The spatiotemporal distribution of microplastics across sampling sites reveals that microplastic pollution in the lower Minjiang River ranks at a moderately high level globally. Surface water microplastics abundance exhibits the characteristics of being higher during the dry season than the flood season and higher in tributaries than in the main river. Concurrently, sediment microplastic concentrations significantly exceed those in surface water. Microplastics predominantly occur as transparent fibers or fragments with particle sizes < 500 μm, with polypropylene (PP) and polyethylene (PE) as the dominant polymer components. The significant correlation between microplastic abundance and urban land use (p < 0.05) confirms that anthropogenic activities, rather than natural factors, drive pollution in this region. Notably, flood-season microplastic abundance showed a strong positive correlation with TN (p < 0.01), indicating shared sources with nitrogenous wastewater and potential linkage to water eutrophication. Three risk assessment methods revealed that microplastic ecological risks are driven by both “accumulation” and “toxicity effects,” with polymer toxicity being decisive. The PLI indicates moderate risk, whereas the PHI and PERI both signaled higher risk levels. Even in areas with moderate microplastic abundance, trace amounts of highly toxic polymers may significantly elevate ecological risk, and traditional assessments based solely on abundance may underestimate actual hazards.

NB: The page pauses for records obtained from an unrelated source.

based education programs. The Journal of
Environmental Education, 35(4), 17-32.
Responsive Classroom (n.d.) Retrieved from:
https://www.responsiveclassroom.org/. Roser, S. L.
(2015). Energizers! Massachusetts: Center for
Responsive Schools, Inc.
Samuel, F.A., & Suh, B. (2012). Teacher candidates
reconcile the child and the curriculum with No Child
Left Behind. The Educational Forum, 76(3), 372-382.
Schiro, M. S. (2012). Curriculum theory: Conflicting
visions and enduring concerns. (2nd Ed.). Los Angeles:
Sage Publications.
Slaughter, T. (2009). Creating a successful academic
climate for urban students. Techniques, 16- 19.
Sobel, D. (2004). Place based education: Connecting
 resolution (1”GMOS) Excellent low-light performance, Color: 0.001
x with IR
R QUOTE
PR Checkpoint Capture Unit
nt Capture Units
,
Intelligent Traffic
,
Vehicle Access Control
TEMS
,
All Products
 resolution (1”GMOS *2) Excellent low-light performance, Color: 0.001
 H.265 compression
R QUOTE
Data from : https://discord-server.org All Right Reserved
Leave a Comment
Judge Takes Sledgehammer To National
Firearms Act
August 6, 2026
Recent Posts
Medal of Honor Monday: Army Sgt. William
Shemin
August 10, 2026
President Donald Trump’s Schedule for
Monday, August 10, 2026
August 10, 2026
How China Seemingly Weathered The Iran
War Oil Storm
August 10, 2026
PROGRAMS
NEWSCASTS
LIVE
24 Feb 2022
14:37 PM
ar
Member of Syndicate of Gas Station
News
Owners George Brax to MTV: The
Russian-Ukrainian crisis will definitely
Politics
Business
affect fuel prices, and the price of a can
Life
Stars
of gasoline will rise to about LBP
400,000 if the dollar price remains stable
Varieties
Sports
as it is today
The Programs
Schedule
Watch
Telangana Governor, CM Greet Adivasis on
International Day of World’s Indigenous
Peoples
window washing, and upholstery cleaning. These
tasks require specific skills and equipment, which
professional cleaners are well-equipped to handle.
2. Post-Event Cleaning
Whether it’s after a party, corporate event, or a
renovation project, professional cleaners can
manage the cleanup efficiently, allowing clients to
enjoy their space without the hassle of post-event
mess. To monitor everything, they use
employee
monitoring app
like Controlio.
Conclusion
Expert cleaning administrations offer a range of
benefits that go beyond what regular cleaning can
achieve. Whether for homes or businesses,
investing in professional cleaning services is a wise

So far, only surface water and sediment samples have been collected in this study. Future research can further carry out vertical stratification of water bodies and sediment profile sampling to reveal the distribution patterns of microplastics in water bodies and sediments at different depths. Meanwhile, the detection of microplastics in organisms such as fish and benthic organisms can be combined to explore the migration and accumulation of microplastics in the three media of water—sediment—organisms. In addition, this study conducted a preliminary detection of the metal elements adhering to the surface of microplastics. As a semi-quantitative elemental analysis technique, EDS has a detection limit of approximately 0.1% to 1.0% for most metal elements. However, it is difficult to distinguish whether metals exist as additives inside microplastics or as adsorbents or attachments on the surface of microplastics. Subsequently, more precise analysis techniques such as XPS or ICP-MS can be combined to further confirm the chemical form and source of the metal. In terms of risk assessment, this study mainly evaluates based on the current environmental concentration. However, from a dynamic perspective, microplastics, as persistent pollution sources in rivers, even if their current concentrations are not high, their long-term accumulation and slow-release effects may still pose chronic toxicity risks. Therefore, chronic exposure experiments can be carried out in the future to more truly reflect the risks of microplastics in the environment.